Cerebrospinal fluid (CSF) S-adenosylmethionine (SAM) levels were significantly lower in severely depressed patients than in a neurological control group. The administration of SAM either intravenously or orally is associated with a significant rise of CSF SAM, indicating that it crosses the blood-brain barrier in humans. These observations provide a rational basis for the antidepressant effect of SAM, which has been confirmed in several countries. CSF SAM levels were low in a group of patients with Alzheimer's dementia suggesting a possible disturbance of methylation in such patients and the need for trials of SAM treatment.

The antidepressant potential of oral S-adenosyl-l-methionine

Rosenbaum JF; Fava M; Falk WE; Pollack MH; Cohen LS; Cohen BM; Zubenko GS
Clinical Psychopharmacology Unit, Massachusetts General Hospital, Boston 02114
Acta Psychiatr Scand (DENMARK) May 1990, 81 (5) p432-6,

S-adenosyl-l-methionine (SAMe), a naturally occurring brain metabolite, has previously been found to be effective and tolerated well in parenteral form as a treatment of major depression. To explore the antidepressant potential of oral SAMe, we conducted an open trial in 20 outpatients with major depression, including those with (n = 9) and without (n = 11) prior history of antidepressant nonresponse. The group as a whole significantly improved with oral SAMe: 7 of 11 non-treatment-resistant and 2 of 9 treatment-resistant patients experienced full antidepressant response. Side effects were mild and transient.
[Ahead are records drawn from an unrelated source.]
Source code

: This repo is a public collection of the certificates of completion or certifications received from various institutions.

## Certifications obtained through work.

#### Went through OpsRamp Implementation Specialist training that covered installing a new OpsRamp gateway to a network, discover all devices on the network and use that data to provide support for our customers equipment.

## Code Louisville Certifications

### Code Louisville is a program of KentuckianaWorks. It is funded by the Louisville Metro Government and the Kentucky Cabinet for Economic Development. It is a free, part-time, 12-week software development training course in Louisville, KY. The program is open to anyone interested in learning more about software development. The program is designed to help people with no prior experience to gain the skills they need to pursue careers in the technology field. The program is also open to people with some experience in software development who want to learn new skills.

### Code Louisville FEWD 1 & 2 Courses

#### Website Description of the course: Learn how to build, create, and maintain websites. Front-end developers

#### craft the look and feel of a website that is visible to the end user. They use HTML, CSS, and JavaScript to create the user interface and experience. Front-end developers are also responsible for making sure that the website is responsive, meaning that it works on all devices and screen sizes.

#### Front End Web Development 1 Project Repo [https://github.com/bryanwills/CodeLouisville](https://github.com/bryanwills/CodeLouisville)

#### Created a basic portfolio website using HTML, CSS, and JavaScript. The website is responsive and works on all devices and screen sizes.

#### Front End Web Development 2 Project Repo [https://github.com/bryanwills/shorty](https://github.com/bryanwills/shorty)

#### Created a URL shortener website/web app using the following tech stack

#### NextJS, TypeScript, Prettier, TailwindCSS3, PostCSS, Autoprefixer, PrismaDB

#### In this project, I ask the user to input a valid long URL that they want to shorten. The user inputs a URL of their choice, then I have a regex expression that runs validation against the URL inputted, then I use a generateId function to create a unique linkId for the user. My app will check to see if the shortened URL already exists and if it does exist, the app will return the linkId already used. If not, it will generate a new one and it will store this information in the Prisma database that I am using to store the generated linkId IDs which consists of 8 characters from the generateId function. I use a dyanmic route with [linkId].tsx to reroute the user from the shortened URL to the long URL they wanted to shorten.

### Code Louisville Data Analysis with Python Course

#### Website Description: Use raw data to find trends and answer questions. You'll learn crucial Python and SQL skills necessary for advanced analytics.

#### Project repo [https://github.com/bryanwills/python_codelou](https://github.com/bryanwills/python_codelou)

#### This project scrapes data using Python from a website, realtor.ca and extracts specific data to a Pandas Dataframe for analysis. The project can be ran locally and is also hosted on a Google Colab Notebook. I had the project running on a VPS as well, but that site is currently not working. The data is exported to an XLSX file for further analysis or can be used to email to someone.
Oral S-adenosylmethionine in depression: a randomized, double-blind, placebo-controlled trial

Kagan BL; Sultzer DL; Rosenlicht N; Gerner RH
Department of Psychiatry, West Los Angeles VA Medical Center, CA
Am J Psychiatry (UNITED STATES) May 1990, 147 (5) p591-5,

Methylation has been implicated in the etiology of psychiatric illness. Parenteral S-adenosylmethionine, a methyl group donor, has been shown to be an effective antidepressant. The authors studied the antidepressant effect of oral S-adenosylmethionine in a randomized, double-blind, placebo-controlled trial for 15 inpatients with major depression. The results suggest that oral S-adenosylmethionine is a safe, effective antidepressant with few side effects and a rapid onset of action. S-Adenosylmethionine induced mania in a patient with no history of mania. S-Adenosylmethionine may be useful for patients who cannot tolerate tricyclic anti-depressants. These findings support a role for methylation in the pathophysiology of depression.

Review article: S-adenosyl-L-methionine-a new therapeutic agent in liver disease?

Osman E; Owen JS; Burroughs AK
University Dept of Medicine, Royal Free Hospital, UK
Aliment Pharmacol Ther (ENGLAND) Feb 1993, 7 (1) p21-8,

The established biochemical effects of exogenous S-Adenosyl-L-Methionine (SAMe) are diverse and are still being explored in liver disease. Putative therapeutic effects could be exerted via different mechanisms. The established deficiency of SAMe synthetase in cirrhosis could by bypassed by exogenous SAMe, leading to increased levels of sulphur-containing amino acids and glutathione which would protect against oxidant stress and drug-induced hepatotoxicity (for example, paracetamol). Furthermore SAMe could act by improving membrane fluidity, and thus potentially improve or restore the function of receptors, enzymes and transporters in the cell surface. Membrane fluidity is known to be affected by alterations in cell membrane lipid composition in chronic liver disease. Very few therapeutic agents are effective for the symptomatic or specific treatment of chronic liver disease. SAMe has established biochemical and biophysical effects which in pilot studies ameliorate symptoms and biochemical parameters of cholestasis. Moreover, abnormalities in liver function tests (including transaminase values) also improve. Before SAMe can be considered as an established therapy for patients with hepatic disease, long-term controlled clinical trials of SAMe are needed to assess the benefit for patients' symptoms, well being, histological changes and progression of liver disease. (54 Refs.)